11f. Make and write out tables of percent methylation levels

# Make and write out a table of base-level percent methylated
perc.meth <- percMethylation(meth, rowids = TRUE)
perc.meth <- perc.meth %>% data.frame(check.names = FALSE) %>% rownames_to_column("location")

write.table(perc.meth, "base-level-percent-methylated.tsv", sep = "\t", 
            quote = FALSE, row.names = FALSE)

# Make and write out a table of tile percent methylated
tiles_perc.meth <- percMethylation(tiles_meth, rowids = TRUE)
tiles_perc.meth <- tiles_perc.meth %>% data.frame(check.names = FALSE) %>% rownames_to_column("location")

write.table(tiles_perc.meth, "tile-level-percent-methylated.tsv", sep = "\t", 
            quote = FALSE, row.names = FALSE)

Input data:

  • meth (base-level methylBase object created in Step 11b)
  • tiles_meth (tile-level methylBase object created in Step 11c)

Output data:

  • base-level-percent-methylated.tsv (table containing the percent methylation levels of all cytosines across all samples)
  • tile-level-percent-methylated.tsv (table containing the percent methylation levels of all tiles across all samples)


11g.

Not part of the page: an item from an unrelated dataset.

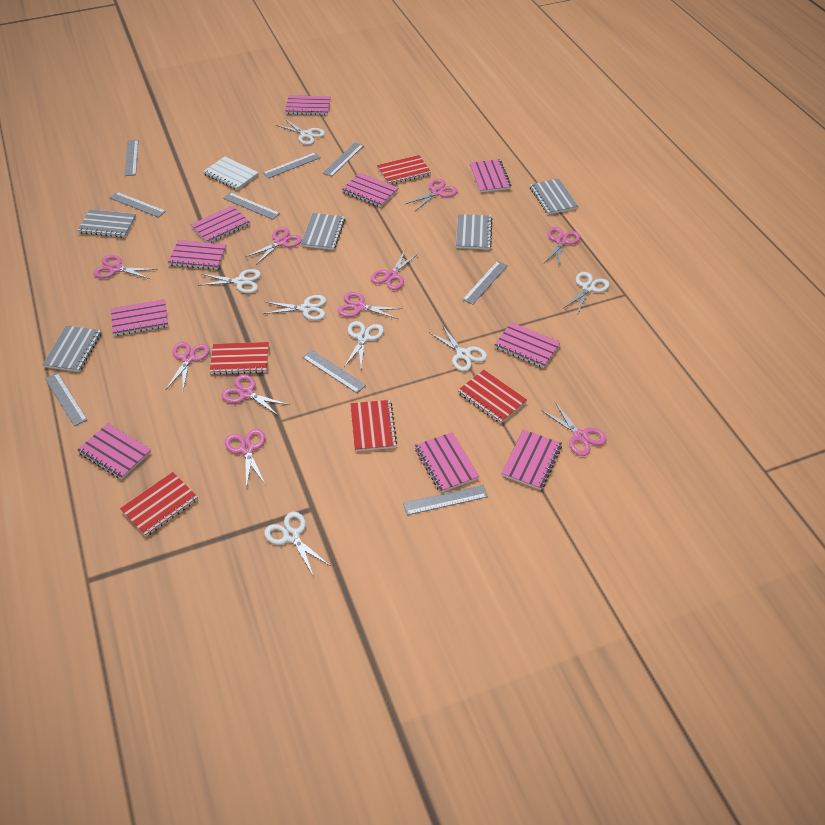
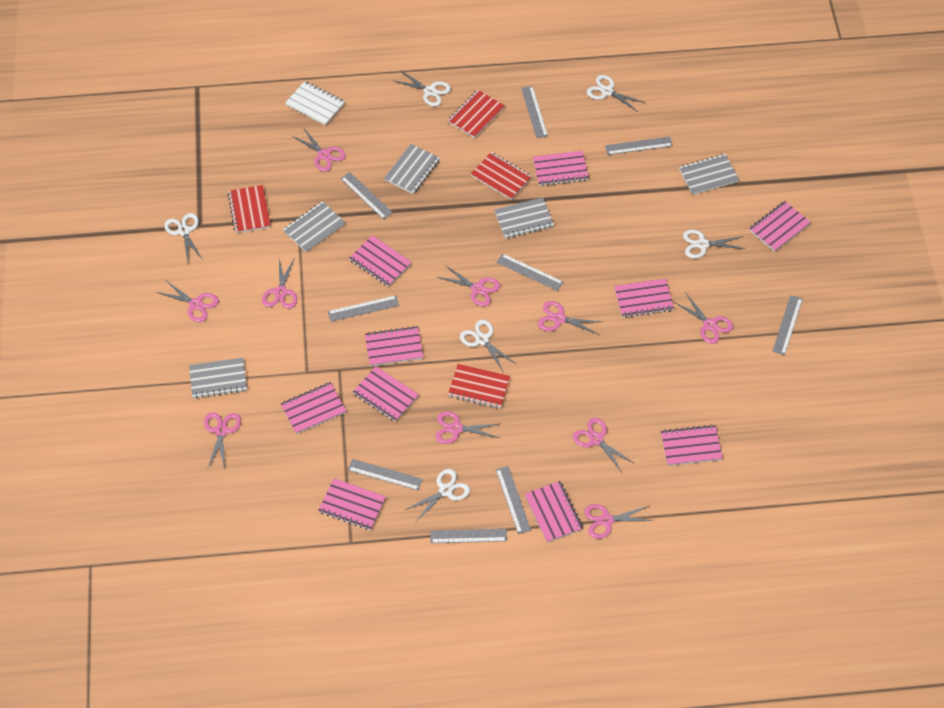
red notebook: [120,472,198,536] [210,342,269,375] [350,400,397,451] [377,155,431,185] [458,370,527,424] = 5 -> [228,185,271,233] [448,90,505,138] [448,364,510,409] [471,152,532,200] = 4
white scissors: [198,269,261,293] [263,295,326,320] [264,512,329,577] [276,118,325,145] [344,321,384,367] [429,325,487,372] [564,272,610,313] = 7 -> [164,213,203,263] [392,70,451,107] [405,469,470,523] [460,320,516,371] [587,75,646,112] [683,230,745,259] = 6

Make overview figure of percent differential methylation across features

# Based on individual bases
pdf("sig-diff-methylated-bases-across-features.pdf")
plotTargetAnnotation(diffAnn.all_sig, precedence = TRUE, 
                     main = "% of sig. diff. methylated sites across features")
dev.off()

# Based on tiles
pdf("sig-diff-methylated-tiles-across-features.pdf")
plotTargetAnnotation(tiles_diffAnn.all_sig, precedence = TRUE, 
                     main = "% of sig. diff. methylated tiles across features")
dev.off()

Input data:

  • diffAnn.all_sig, tiles_diffAnn.all_sig (AnnotationByGeneParts objects for all differentially methylated bases and tiles created in Step 11d)

Output data:

  • *sig-diff-methylated-bases-across-features.pdf (overview figure of the percent of significantly differentially methylated cytosines identified in specific features (promoter, exon, intron))
  • *sig-diff-methylated-tiles-across-features.pdf (overview figure of the percent of significantly differentially methylated tiles identified in specific features (promoter, exon, intron))

NOTE:
In practice these will be based on a contrast listed in the filename, e.g., they will be something like "Flight_vs_Ground-sig-diff-methylated-bases-across-features.pdf".